**Input data:**
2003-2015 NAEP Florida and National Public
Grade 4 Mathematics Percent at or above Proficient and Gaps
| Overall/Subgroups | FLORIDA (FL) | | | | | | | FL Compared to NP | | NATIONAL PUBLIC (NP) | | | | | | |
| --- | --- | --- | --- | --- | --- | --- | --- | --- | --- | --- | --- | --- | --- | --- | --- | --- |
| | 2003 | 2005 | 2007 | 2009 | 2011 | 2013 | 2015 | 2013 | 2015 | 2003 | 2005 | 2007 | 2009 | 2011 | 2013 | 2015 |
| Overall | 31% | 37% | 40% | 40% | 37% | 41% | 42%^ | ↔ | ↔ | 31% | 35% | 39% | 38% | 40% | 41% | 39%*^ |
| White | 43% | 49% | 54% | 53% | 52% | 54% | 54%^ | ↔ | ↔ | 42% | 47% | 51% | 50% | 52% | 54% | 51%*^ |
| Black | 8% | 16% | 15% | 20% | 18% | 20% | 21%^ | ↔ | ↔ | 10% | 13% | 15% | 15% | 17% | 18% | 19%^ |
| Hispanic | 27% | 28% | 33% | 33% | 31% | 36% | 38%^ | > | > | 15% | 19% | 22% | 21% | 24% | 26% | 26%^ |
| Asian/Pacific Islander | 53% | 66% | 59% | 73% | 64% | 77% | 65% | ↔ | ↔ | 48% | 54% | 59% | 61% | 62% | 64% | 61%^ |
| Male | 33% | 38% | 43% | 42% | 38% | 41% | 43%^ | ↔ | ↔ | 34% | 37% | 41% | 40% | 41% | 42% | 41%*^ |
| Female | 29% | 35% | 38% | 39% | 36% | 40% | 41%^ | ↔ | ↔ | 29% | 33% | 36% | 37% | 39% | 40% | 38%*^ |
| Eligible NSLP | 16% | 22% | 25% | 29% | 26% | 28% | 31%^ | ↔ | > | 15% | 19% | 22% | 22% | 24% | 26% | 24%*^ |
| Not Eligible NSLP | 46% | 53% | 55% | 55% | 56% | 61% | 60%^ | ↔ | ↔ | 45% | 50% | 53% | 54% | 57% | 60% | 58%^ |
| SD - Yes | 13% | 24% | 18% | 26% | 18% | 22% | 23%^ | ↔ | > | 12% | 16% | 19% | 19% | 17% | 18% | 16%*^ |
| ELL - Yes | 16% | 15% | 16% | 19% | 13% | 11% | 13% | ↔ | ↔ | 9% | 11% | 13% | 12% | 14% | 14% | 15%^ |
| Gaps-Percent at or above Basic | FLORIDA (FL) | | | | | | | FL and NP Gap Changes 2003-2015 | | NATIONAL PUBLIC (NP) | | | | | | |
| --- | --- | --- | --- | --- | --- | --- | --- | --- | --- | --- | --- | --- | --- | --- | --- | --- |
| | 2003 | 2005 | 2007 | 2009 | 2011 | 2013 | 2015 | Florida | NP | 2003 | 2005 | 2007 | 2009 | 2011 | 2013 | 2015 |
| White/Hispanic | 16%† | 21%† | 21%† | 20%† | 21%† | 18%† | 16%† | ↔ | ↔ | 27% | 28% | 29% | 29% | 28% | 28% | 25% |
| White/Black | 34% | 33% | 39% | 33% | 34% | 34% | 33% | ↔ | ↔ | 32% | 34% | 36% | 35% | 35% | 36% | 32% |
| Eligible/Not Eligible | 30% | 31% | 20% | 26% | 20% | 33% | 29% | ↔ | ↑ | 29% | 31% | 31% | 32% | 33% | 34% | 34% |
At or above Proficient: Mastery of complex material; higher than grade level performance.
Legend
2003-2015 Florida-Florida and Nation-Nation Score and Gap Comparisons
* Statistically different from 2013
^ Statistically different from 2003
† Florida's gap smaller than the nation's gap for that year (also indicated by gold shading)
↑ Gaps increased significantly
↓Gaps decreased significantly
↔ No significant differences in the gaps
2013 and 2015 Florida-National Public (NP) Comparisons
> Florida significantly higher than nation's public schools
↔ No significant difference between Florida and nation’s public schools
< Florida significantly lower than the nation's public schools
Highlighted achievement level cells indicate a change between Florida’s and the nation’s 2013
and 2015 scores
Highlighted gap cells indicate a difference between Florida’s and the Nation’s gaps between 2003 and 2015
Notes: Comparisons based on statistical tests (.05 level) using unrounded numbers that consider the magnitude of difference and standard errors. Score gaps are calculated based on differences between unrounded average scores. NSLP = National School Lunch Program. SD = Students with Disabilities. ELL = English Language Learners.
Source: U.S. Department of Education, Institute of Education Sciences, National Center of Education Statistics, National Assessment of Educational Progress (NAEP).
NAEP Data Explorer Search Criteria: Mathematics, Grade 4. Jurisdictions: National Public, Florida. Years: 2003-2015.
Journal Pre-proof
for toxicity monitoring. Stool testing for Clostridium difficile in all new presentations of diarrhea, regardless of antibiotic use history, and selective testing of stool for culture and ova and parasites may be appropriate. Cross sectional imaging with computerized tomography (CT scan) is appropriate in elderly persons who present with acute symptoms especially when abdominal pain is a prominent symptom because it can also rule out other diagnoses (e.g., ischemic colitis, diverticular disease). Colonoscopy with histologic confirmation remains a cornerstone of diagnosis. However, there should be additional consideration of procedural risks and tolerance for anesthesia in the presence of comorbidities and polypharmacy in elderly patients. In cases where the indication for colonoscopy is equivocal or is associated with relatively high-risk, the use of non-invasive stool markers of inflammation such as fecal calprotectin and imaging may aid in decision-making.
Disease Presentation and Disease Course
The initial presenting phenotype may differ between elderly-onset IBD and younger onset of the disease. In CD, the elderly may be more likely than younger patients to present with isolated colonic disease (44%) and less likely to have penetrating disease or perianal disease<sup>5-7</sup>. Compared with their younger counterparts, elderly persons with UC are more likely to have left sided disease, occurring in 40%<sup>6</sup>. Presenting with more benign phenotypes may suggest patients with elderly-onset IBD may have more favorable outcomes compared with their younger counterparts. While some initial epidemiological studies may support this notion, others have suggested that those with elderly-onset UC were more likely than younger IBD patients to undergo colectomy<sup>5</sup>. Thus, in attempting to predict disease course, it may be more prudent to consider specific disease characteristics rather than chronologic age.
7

**Instructions to follow:** Proceeding from the line containing "Overall/Subgroups | FLORIDA" through the line containing "17% | 18% | 19%^ |", transcribe the lines above exactly, both end lines included.

**Solution to the exercise:**
| Overall/Subgroups | FLORIDA (FL) | | | | | | | FL Compared to NP | | NATIONAL PUBLIC (NP) | | | | | | |
| --- | --- | --- | --- | --- | --- | --- | --- | --- | --- | --- | --- | --- | --- | --- | --- | --- |
| | 2003 | 2005 | 2007 | 2009 | 2011 | 2013 | 2015 | 2013 | 2015 | 2003 | 2005 | 2007 | 2009 | 2011 | 2013 | 2015 |
| Overall | 31% | 37% | 40% | 40% | 37% | 41% | 42%^ | ↔ | ↔ | 31% | 35% | 39% | 38% | 40% | 41% | 39%*^ |
| White | 43% | 49% | 54% | 53% | 52% | 54% | 54%^ | ↔ | ↔ | 42% | 47% | 51% | 50% | 52% | 54% | 51%*^ |
| Black | 8% | 16% | 15% | 20% | 18% | 20% | 21%^ | ↔ | ↔ | 10% | 13% | 15% | 15% | 17% | 18% | 19%^ |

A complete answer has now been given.